INFORMATION: Begin

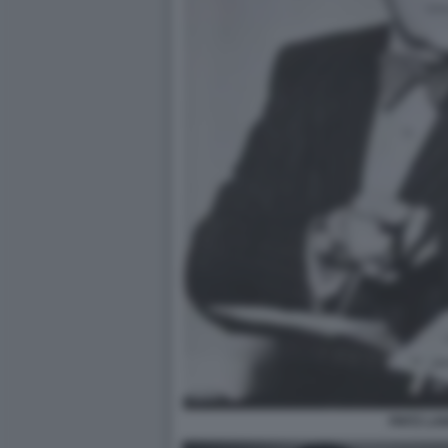
FRITZ LA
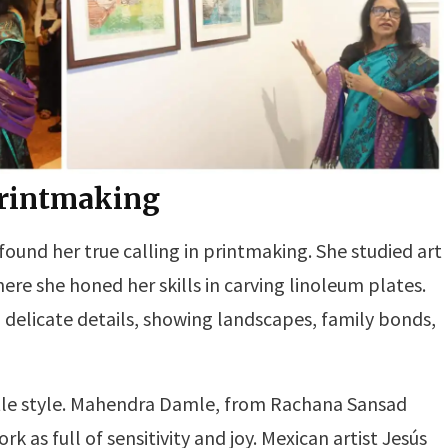
Printmaking
 found her true calling in printmaking. She studied art
re she honed her skills in carving linoleum plates.
nd delicate details, showing landscapes, family bonds,
ntle style. Mahendra Damle, from Rachana Sansad
k as full of sensitivity and joy. Mexican artist Jesús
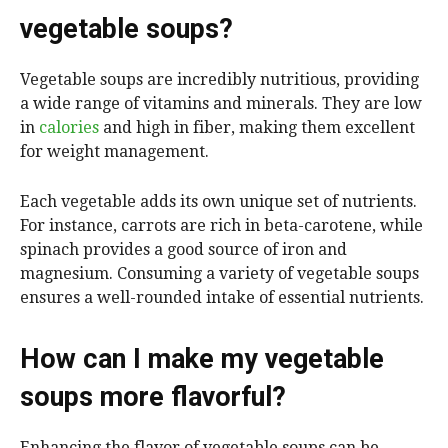
vegetable soups?
Vegetable soups are incredibly nutritious, providing
a wide range of vitamins and minerals. They are low
in
calories
and high in fiber, making them excellent
for weight management.
Each vegetable adds its own unique set of nutrients.
For instance, carrots are rich in beta-carotene, while
spinach provides a good source of iron and
magnesium. Consuming a variety of vegetable soups
ensures a well-rounded intake of essential nutrients.
How can I make my vegetable
soups more flavorful?
Enhancing the flavor of vegetable soups can be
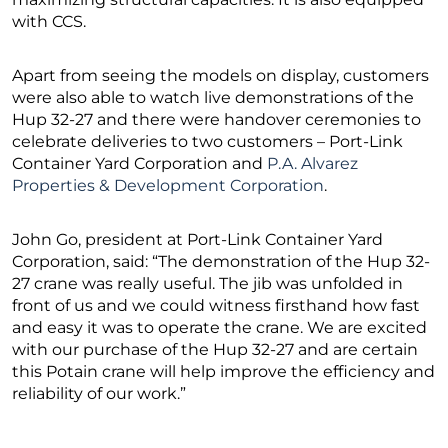
with CCS.
Apart from seeing the models on display, customers
were also able to watch live demonstrations of the
Hup 32-27 and there were handover ceremonies to
celebrate deliveries to two customers – Port-Link
Container Yard Corporation and
P.A. Alvarez
Properties & Development Corporation
.
John Go, president at Port-Link Container Yard
Corporation, said: “The demonstration of the Hup 32-
27 crane was really useful. The jib was unfolded in
front of us and we could witness firsthand how fast
and easy it was to operate the crane. We are excited
with our purchase of the Hup 32-27 and are certain
this Potain crane will help improve the efficiency and
reliability of our work.”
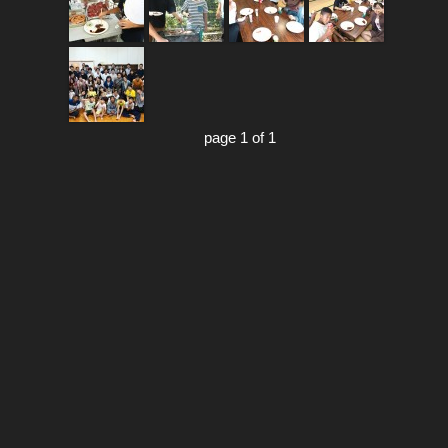
page 1 of 1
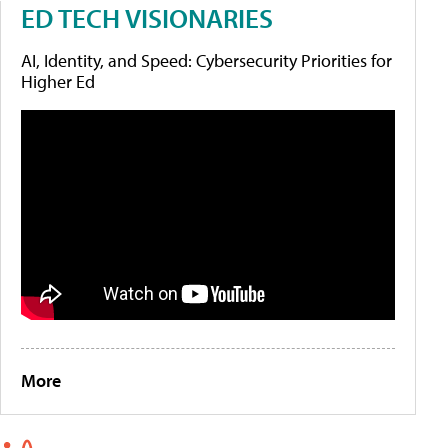
ED TECH VISIONARIES
AI, Identity, and Speed: Cybersecurity Priorities for
Higher Ed
More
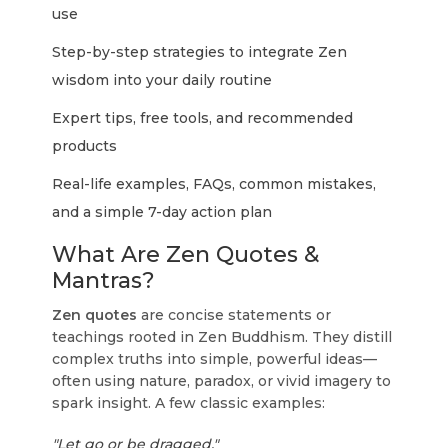
use
Step-by-step strategies to integrate Zen
wisdom into your daily routine
Expert tips, free tools, and recommended
products
Real-life examples, FAQs, common mistakes,
and a simple 7-day action plan
What Are Zen Quotes &
Mantras?
Zen quotes
are concise statements or
teachings rooted in Zen Buddhism. They distill
complex truths into simple, powerful ideas—
often using nature, paradox, or vivid imagery to
spark insight. A few classic examples:
"Let go or be dragged."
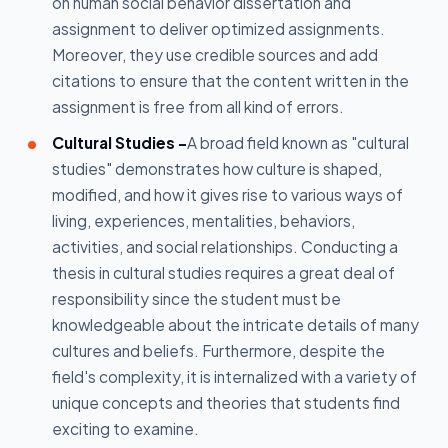
on human social behavior dissertation and
assignment to deliver optimized assignments.
Moreover, they use credible sources and add
citations to ensure that the content written in the
assignment is free from all kind of errors.
Cultural Studies -
A broad field known as "cultural
studies" demonstrates how culture is shaped,
modified, and how it gives rise to various ways of
living, experiences, mentalities, behaviors,
activities, and social relationships. Conducting a
thesis in cultural studies requires a great deal of
responsibility since the student must be
knowledgeable about the intricate details of many
cultures and beliefs. Furthermore, despite the
field's complexity, it is internalized with a variety of
unique concepts and theories that students find
exciting to examine.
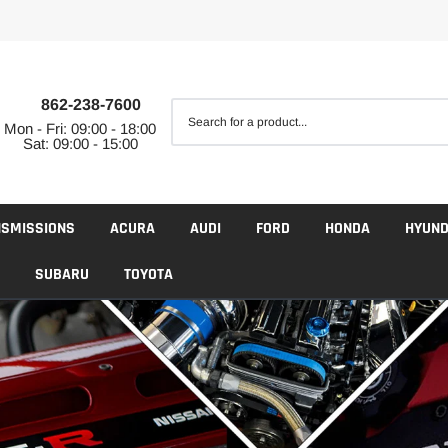
862-238-7600
Mon - Fri: 09:00 - 18:00
Sat: 09:00 - 15:00
NSMISSIONS
ACURA
AUDI
FORD
HONDA
HYUND
SUBARU
TOYOTA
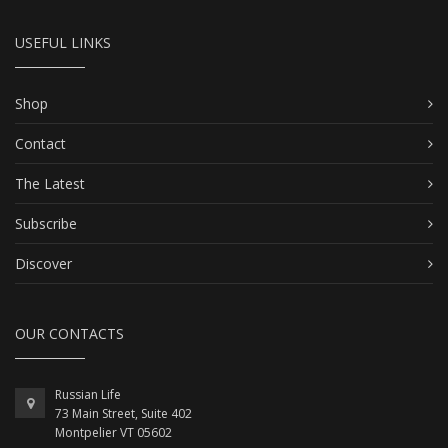
USEFUL LINKS
Shop
Contact
The Latest
Subscribe
Discover
OUR CONTACTS
Russian Life
73 Main Street, Suite 402
Montpelier VT 05602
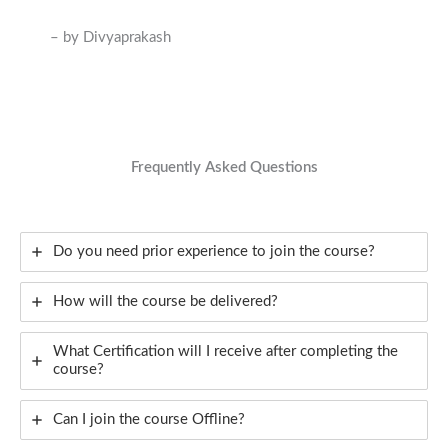
– by Divyaprakash
Frequently Asked Questions
Do you need prior experience to join the course?
How will the course be delivered?
What Certification will I receive after completing the
course?
Can I join the course Offline?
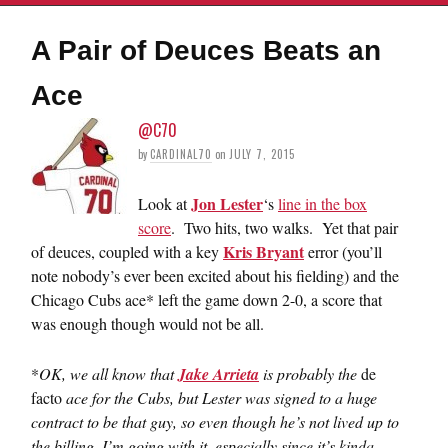
A Pair of Deuces Beats an
Ace
@C70
by
CARDINAL70
on
JULY 7, 2015
Jon Lester
Look at
‘s
line in the box
score
. Two hits, two walks. Yet that pair
Kris Bryant
of deuces, coupled with a key
error (you’ll
note nobody’s ever been excited about his fielding) and the
Chicago Cubs ace* left the game down 2-0, a score that
was enough though would not be all.
*
OK, we all know that
Jake Arrieta
is probably the
de
facto
ace for the Cubs, but Lester was signed to a huge
contract to be that guy, so even though he’s not lived up to
the billing, I’m going with it, especially since it’s kinda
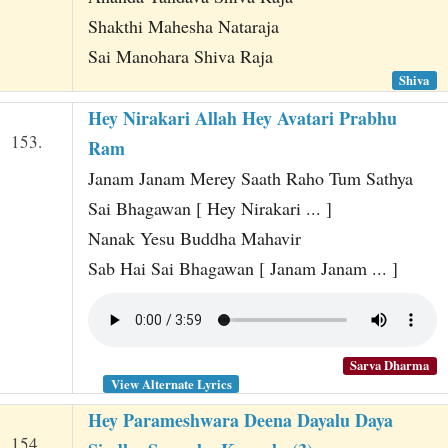
Shakthi Mahesha Nataraja
Sai Manohara Shiva Raja
Shiva
Hey Nirakari Allah Hey Avatari Prabhu
153.
Ram
Janam Janam Merey Saath Raho Tum Sathya
Sai Bhagawan [ Hey Nirakari ... ]
Nanak Yesu Buddha Mahavir
Sab Hai Sai Bhagawan [ Janam Janam ... ]
Sarva Dharma
View Alternate Lyrics
Hey Parameshwara Deena Dayalu Daya
154.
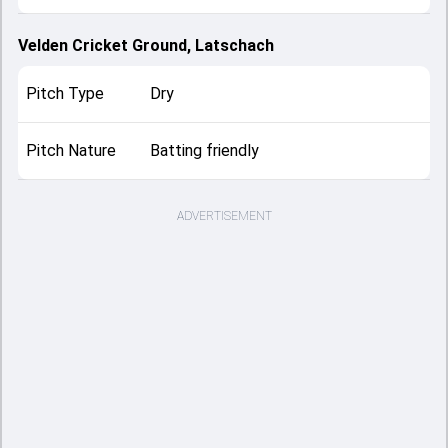
Velden Cricket Ground, Latschach
Pitch Type
Dry
Pitch Nature
Batting friendly
ADVERTISEMENT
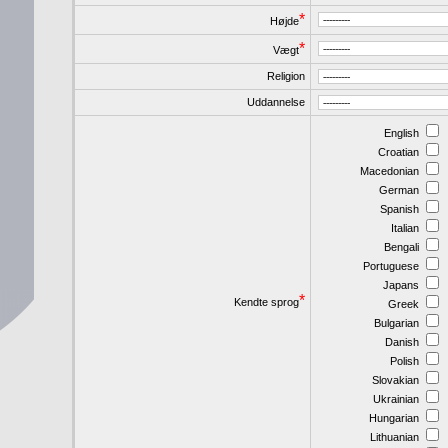
*
Højde
*
Vægt
Religion
Uddannelse
English
Croatian
Macedonian
German
Spanish
Italian
Bengali
Portuguese
Japans
*
Kendte sprog
Greek
Bulgarian
Danish
Polish
Slovakian
Ukrainian
Hungarian
Lithuanian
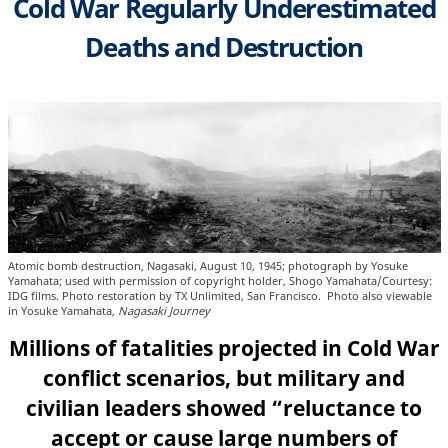
Cold War Regularly Underestimated
Deaths and Destruction
Atomic bomb destruction, Nagasaki, August 10, 1945; photograph by Yosuke
Yamahata; used with permission of copyright holder, Shogo Yamahata/Courtesy:
IDG films. Photo restoration by TX Unlimited, San Francisco. Photo also viewable
in Yosuke Yamahata,
Nagasaki Journey
Millions of fatalities projected in Cold War
conflict scenarios, but military and
civilian leaders showed “reluctance to
accept or cause large numbers of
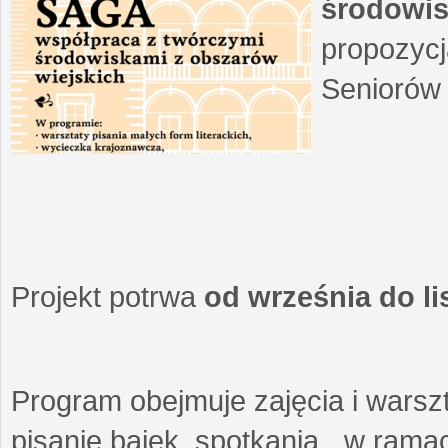
środowis
propozycj
Seniorów 
Projekt potrwa
od września do l
Program obejmuje zajęcia i warszt
pisanie bajek, spotkania w ramach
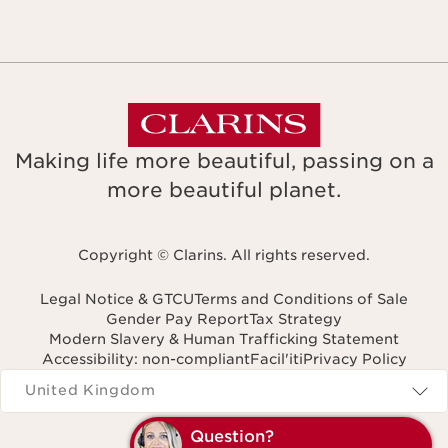
Making life more beautiful, passing on a
more beautiful planet.
Copyright © Clarins. All rights reserved.
Legal Notice & GTCU
Terms and Conditions of Sale
Gender Pay Report
Tax Strategy
Modern Slavery & Human Trafficking Statement
Accessibility: non-compliant
Facil'iti
Privacy Policy
Navigates to
United Kingdom
Q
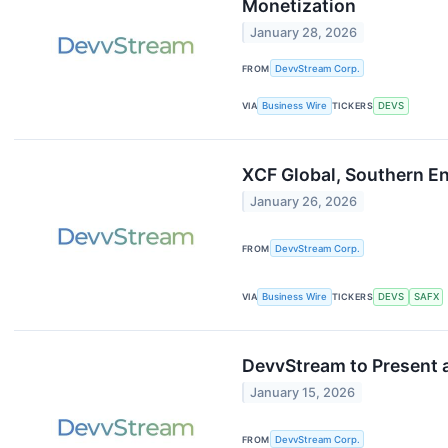
Monetization
January 28, 2026
FROM
DevvStream Corp.
VIA
Business Wire
TICKERS
DEVS
XCF Global, Southern E
January 26, 2026
FROM
DevvStream Corp.
VIA
Business Wire
TICKERS
DEVS
SAFX
DevvStream to Present 
January 15, 2026
FROM
DevvStream Corp.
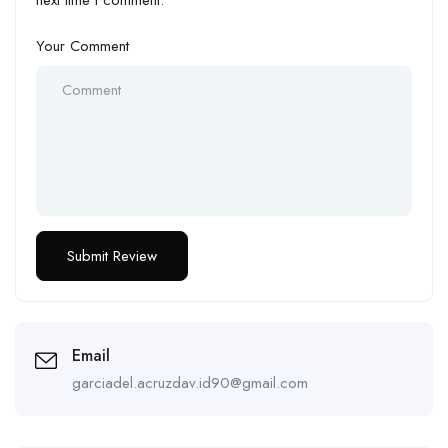
next time I comment.
Your Comment
Email
garciadel.acruzdav.id90@gmail.com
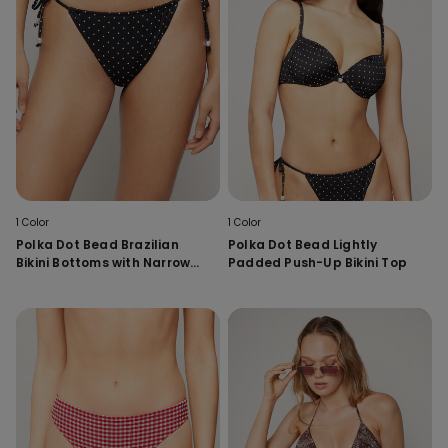
1 Color
1 Color
Polka Dot Bead Brazilian
Polka Dot Bead Lightly
Bikini Bottoms with Narrow
Padded Push-Up Bikini Top
Tanga Ties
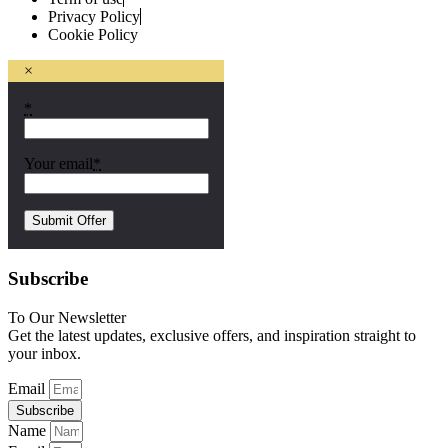
Privacy Policy
Cookie Policy
×
*
Your email
*
Subscribe
To Our Newsletter
Get the latest updates, exclusive offers, and inspiration straight to
your inbox.
Email
Subscribe
Name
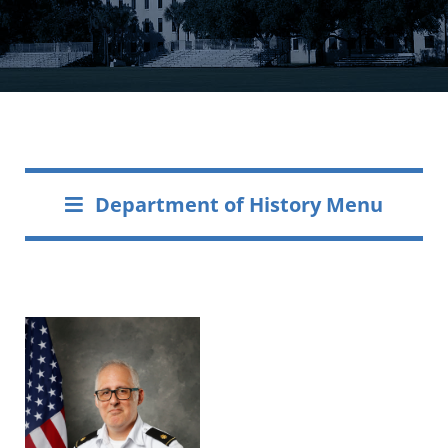
Department of History Menu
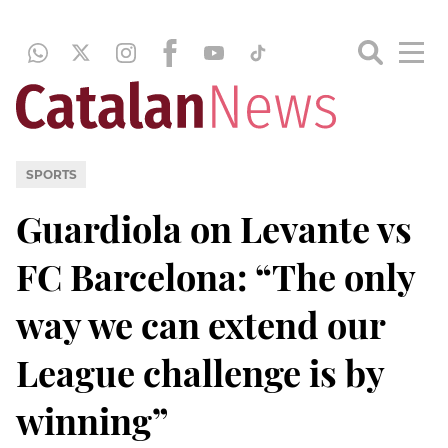
SPORTS
Guardiola on Levante vs
FC Barcelona: “The only
way we can extend our
League challenge is by
winning”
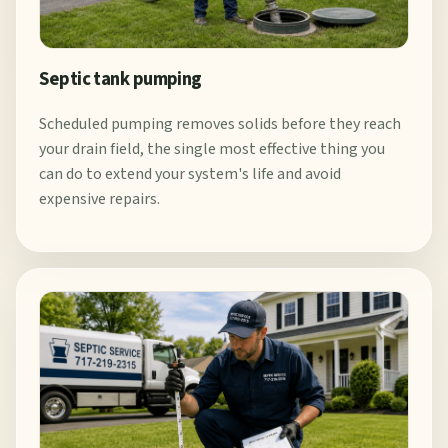
Septic tank pumping
Scheduled pumping removes solids before they reach
your drain field, the single most effective thing you
can do to extend your system's life and avoid
expensive repairs.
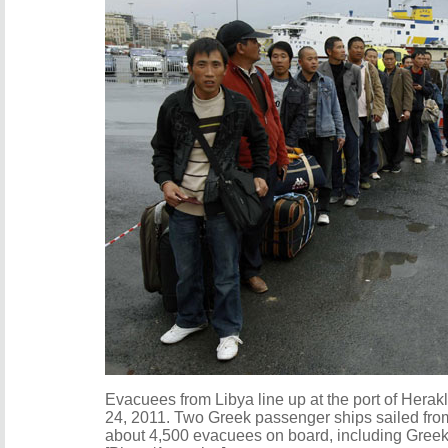
Evacuees from Libya line up at the port of Herakl
24, 2011. Two Greek passenger ships sailed from 
about 4,500 evacuees on board, including Greek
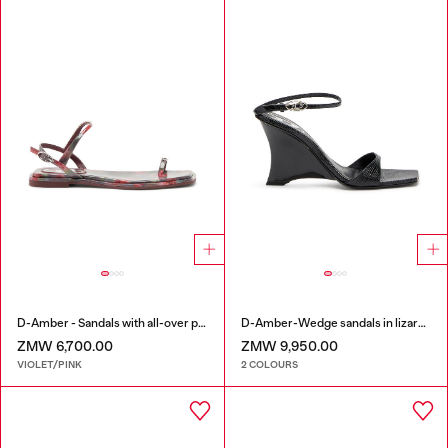
D-Amber - Sandals with all-over print
D-Amber-Wedge sandals in lizard-effect leather
ZMW 6,700.00
ZMW 9,950.00
VIOLET/PINK
2 COLOURS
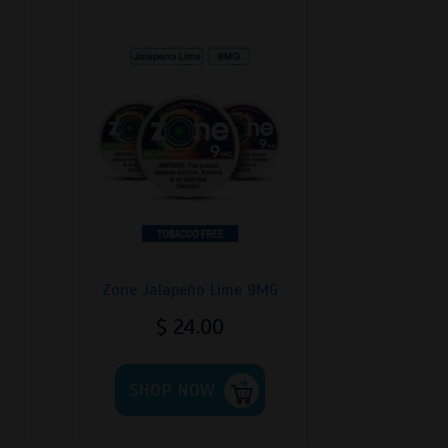
Zone Jalapeño Lime 9MG
$
24.00
his
This
roduct
SHOP NOW
product
as
has
ultiple
multiple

INFORMATION: End

• INSTRUCTIONS FOR THE TASK: Reproduce the text read from all of the records above, line for line, leaving out the pictures.

• COMPLETED TASK:
FRITZ LA
Printmaking
 found her true calling in printmaking. She studied art
re she honed her skills in carving linoleum plates.
nd delicate details, showing landscapes, family bonds,
ntle style. Mahendra Damle, from Rachana Sansad
k as full of sensitivity and joy. Mexican artist Jesús
vegetable soups?
Vegetable soups are incredibly nutritious, providing
a wide range of vitamins and minerals. They are low
in
calories
and high in fiber, making them excellent
for weight management.
Each vegetable adds its own unique set of nutrients.
For instance, carrots are rich in beta-carotene, while
spinach provides a good source of iron and
magnesium. Consuming a variety of vegetable soups
ensures a well-rounded intake of essential nutrients.
How can I make my vegetable
soups more flavorful?
Enhancing the flavor of vegetable soups can be
with CCS.
Apart from seeing the models on display, customers
were also able to watch live demonstrations of the
Hup 32-27 and there were handover ceremonies to
celebrate deliveries to two customers – Port-Link
Container Yard Corporation and
P.A. Alvarez
Properties & Development Corporation
.
John Go, president at Port-Link Container Yard
Corporation, said: “The demonstration of the Hup 32-
27 crane was really useful. The jib was unfolded in
front of us and we could witness firsthand how fast
and easy it was to operate the crane. We are excited
with our purchase of the Hup 32-27 and are certain
this Potain crane will help improve the efficiency and
reliability of our work.”
page 1 of 1
ED TECH VISIONARIES
AI, Identity, and Speed: Cybersecurity Priorities for
Higher Ed
More
use
Step-by-step strategies to integrate Zen
wisdom into your daily routine
Expert tips, free tools, and recommended
products
Real-life examples, FAQs, common mistakes,
and a simple 7-day action plan
What Are Zen Quotes &
Mantras?
Zen quotes
are concise statements or
teachings rooted in Zen Buddhism. They distill
complex truths into simple, powerful ideas—
often using nature, paradox, or vivid imagery to
spark insight. A few classic examples:
"Let go or be dragged."
on human social behavior dissertation and
assignment to deliver optimized assignments.
Moreover, they use credible sources and add
citations to ensure that the content written in the
assignment is free from all kind of errors.
Cultural Studies -
A broad field known as "cultural
studies" demonstrates how culture is shaped,
modified, and how it gives rise to various ways of
living, experiences, mentalities, behaviors,
activities, and social relationships. Conducting a
thesis in cultural studies requires a great deal of
responsibility since the student must be
knowledgeable about the intricate details of many
cultures and beliefs. Furthermore, despite the
field's complexity, it is internalized with a variety of
unique concepts and theories that students find
exciting to examine.
862-238-7600
Mon - Fri: 09:00 - 18:00
Sat: 09:00 - 15:00
NSMISSIONS
ACURA
AUDI
FORD
HONDA
HYUND
SUBARU
TOYOTA
USEFUL LINKS
Shop
Contact
The Latest
Subscribe
Discover
OUR CONTACTS
Russian Life
73 Main Street, Suite 402
Montpelier VT 05602
– by Divyaprakash
Frequently Asked Questions
Do you need prior experience to join the course?
How will the course be delivered?
What Certification will I receive after completing the
course?
Can I join the course Offline?
A Pair of Deuces Beats an
Ace
@C70
by
CARDINAL70
on
JULY 7, 2015
Jon Lester
Look at
‘s
line in the box
score
. Two hits, two walks. Yet that pair
Kris Bryant
of deuces, coupled with a key
error (you’ll
note nobody’s ever been excited about his fielding) and the
Chicago Cubs ace* left the game down 2-0, a score that
was enough though would not be all.
*
OK, we all know that
Jake Arrieta
is probably the
de
facto
ace for the Cubs, but Lester was signed to a huge
contract to be that guy, so even though he’s not lived up to
the billing, I’m going with it, especially since it’s kinda
Shakthi Mahesha Nataraja
Sai Manohara Shiva Raja
Shiva
Hey Nirakari Allah Hey Avatari Prabhu
153.
Ram
Janam Janam Merey Saath Raho Tum Sathya
Sai Bhagawan [ Hey Nirakari ... ]
Nanak Yesu Buddha Mahavir
Sab Hai Sai Bhagawan [ Janam Janam ... ]
Sarva Dharma
View Alternate Lyrics
Hey Parameshwara Deena Dayalu Daya
154.
Velden Cricket Ground, Latschach
Pitch Type
Dry
Pitch Nature
Batting friendly
ADVERTISEMENT
*
Højde
*
Vægt
Religion
Uddannelse
English
Croatian
Macedonian
German
Spanish
Italian
Bengali
Portuguese
Japans
*
Kendte sprog
Greek
Bulgarian
Danish
Polish
Slovakian
Ukrainian
Hungarian
Lithuanian
Cold War Regularly Underestimated
Deaths and Destruction
Atomic bomb destruction, Nagasaki, August 10, 1945; photograph by Yosuke
Yamahata; used with permission of copyright holder, Shogo Yamahata/Courtesy:
IDG films. Photo restoration by TX Unlimited, San Francisco. Photo also viewable
in Yosuke Yamahata,
Nagasaki Journey
Millions of fatalities projected in Cold War
conflict scenarios, but military and
civilian leaders showed “reluctance to
accept or cause large numbers of
środowis
propozycj
Seniorów 
Projekt potrwa
od września do l
Program obejmuje zajęcia i warszt
pisanie bajek, spotkania w ramach
Making life more beautiful, passing on a
more beautiful planet.
Copyright © Clarins. All rights reserved.
Legal Notice & GTCU
Terms and Conditions of Sale
Gender Pay Report
Tax Strategy
Modern Slavery & Human Trafficking Statement
Accessibility: non-compliant
Facil'iti
Privacy Policy
Navigates to
United Kingdom
Q
Monetization
January 28, 2026
FROM
DevvStream Corp.
VIA
Business Wire
TICKERS
DEVS
XCF Global, Southern E
January 26, 2026
FROM
DevvStream Corp.
VIA
Business Wire
TICKERS
DEVS
SAFX
DevvStream to Present 
January 15, 2026
FROM
DevvStream Corp.
next time I comment.
Your Comment
Email
garciadel.acruzdav.id90@gmail.com
1 Color
1 Color
Polka Dot Bead Brazilian
Polka Dot Bead Lightly
Bikini Bottoms with Narrow
Padded Push-Up Bikini Top
Tanga Ties
Privacy Policy
Cookie Policy
×
*
Your email
*
Subscribe
To Our Newsletter
Get the latest updates, exclusive offers, and inspiration straight to
your inbox.
Email
Subscribe
Name
Department of History Menu
SPORTS
Guardiola on Levante vs
FC Barcelona: “The only
way we can extend our
League challenge is by
winning”
Septic tank pumping
Scheduled pumping removes solids before they reach
your drain field, the single most effective thing you
can do to extend your system's life and avoid
expensive repairs.
Evacuees from Libya line up at the port of Herakl
24, 2011. Two Greek passenger ships sailed from 
about 4,500 evacuees on board, including Greek
D-Amber - Sandals with all-over print
D-Amber-Wedge sandals in lizard-effect leather
ZMW 6,700.00
ZMW 9,950.00
VIOLET/PINK
2 COLOURS
Zone Jalapeño Lime 9MG
$
24.00
his
This
roduct
SHOP NOW
product
as
has
ultiple
multiple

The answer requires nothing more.